Public Schools in Texas Outperform Charter Schools

Filed under: Charter Schools,Ravitch — millerlf @ 9:17 am

Tom Ratliff: Public Schools in Texas Outperform Charter Schools
by dianeravitch

Tom Ratliff, a member of the Texas state Board of Education, wrote this article for the Longview News-Journal. It is a warning to parents not to assume that charter schools are better than public schools. On average, he says, the opposite is true.

Public schools ranked higher for financial accountability:

During the 2012-13 school year (the most recent year of the rating), Texas’ traditional public schools far outperformed charter schools in both academic and financial measurements. Don’t take my word for it, look at the information straight from the Texas Education Agency:

To summarize these reports, I offer the following:
The FIRST rating is the Financial Integrity Rating System of Texas and, according to the education agency, is designed to “encourage public schools to better manage their financial resources in order to provide the maximum allocation possible for direct instructional purposes.” I think we all agree, that’s a good thing to measure.
According to the agency, the FIRST rating uses 20 “established financial indicators, such as operating expenditures for instruction, tax collection rates, student-teacher ratios, and long-term debt.” How did the schools do? Glad you asked.
Traditional ISDs: 89 percent ranked “superior” and 1.2 percent ranked “substandard.”
Charter schools: 37 percent ranked “superior” and 20 percent ranked “substandard.”
Yes, one out of five charter schools ranked “substandard” on how they spend the tax dollars supporting them, while almost 9 out of 10 ISDs ranked “superior”.

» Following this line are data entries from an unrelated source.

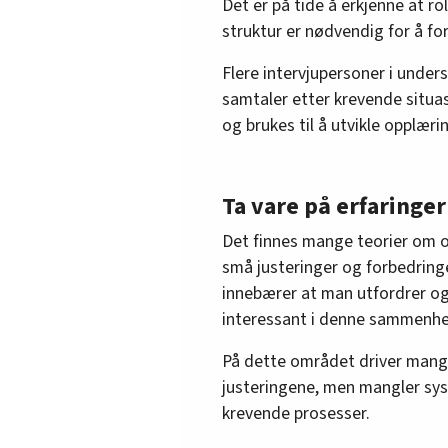
Det er på tide å erkjenne at r
struktur er nødvendig for å fo
Flere intervjupersoner i under
samtaler etter krevende situa
og brukes til å utvikle opplæri
Ta vare på erfaringer
Det finnes mange teorier om o
små justeringer og forbedrin
innebærer at man utfordrer og
interessant i denne sammenh
På dette området driver mang
justeringene, men mangler sys
krevende prosesser.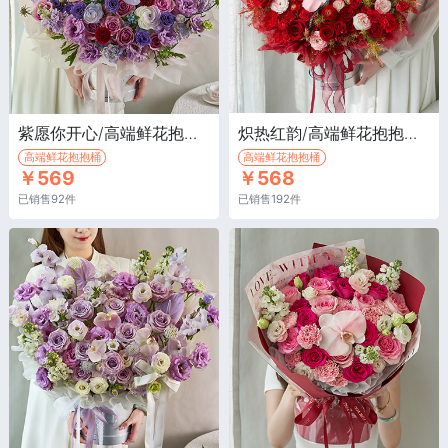
紫愿你开心/高端鲜花抱抱桶·紫色玫瑰12枝，紫色牡丹菊2枝，深紫色桔梗4枝
炽热红韵/高端鲜花抱抱桶·红玫瑰17枝，多头红玫瑰、香槟玫瑰、金红色针垫、红色腊梅、红掌、蝴蝶兰
高端鲜花抱抱桶
高端鲜花抱抱桶
￥569
￥568
已销售92件
已销售192件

And public schools outperform charter schools academically too:

Let’s shift our attention to academic performance. If the academic performance is good, the taxpaying public might be more understanding of a low rating on a financial measure. Unfortunately, the charters do not compare well there, either, under the 2014 TEA Accountability System.
Traditional ISDs: 92.6 percent met standard, while 7.4 percent did not.
Charter schools 77.7 percent met standard, while 17.3 percent did not.
Again, almost one out of five charter schools failed to meet the state’s academic standards.

And then Tom Ratliff asks the best question of all:

“Where is the outrage from groups like the Texas Association of Business or the Austin Chamber of Commerce?” Those groups rarely miss an opportunity to criticize the shortcomings of traditional ISDs. Why not express concerns when numbers like these relate to charter schools? If these numbers were attributable to ISDs, you can bet those groups would be flying planes around the Capitol and holding press conferences like they have in the past. A little consistency would be nice when asking for taxpayer-funded schools to perform as expected.”

Ratliff points out that his father wrote the original charter law. It is refreshing to see a policymaker looking at the data and seeing that competition does not translate into better education or more accountability. By the way, Tom’s father Bill Ratliff –former Lieutenant Governor of Texas–is already a member of the blog’s honor roll for his willingness to speak up and think for himself. A good Texas family.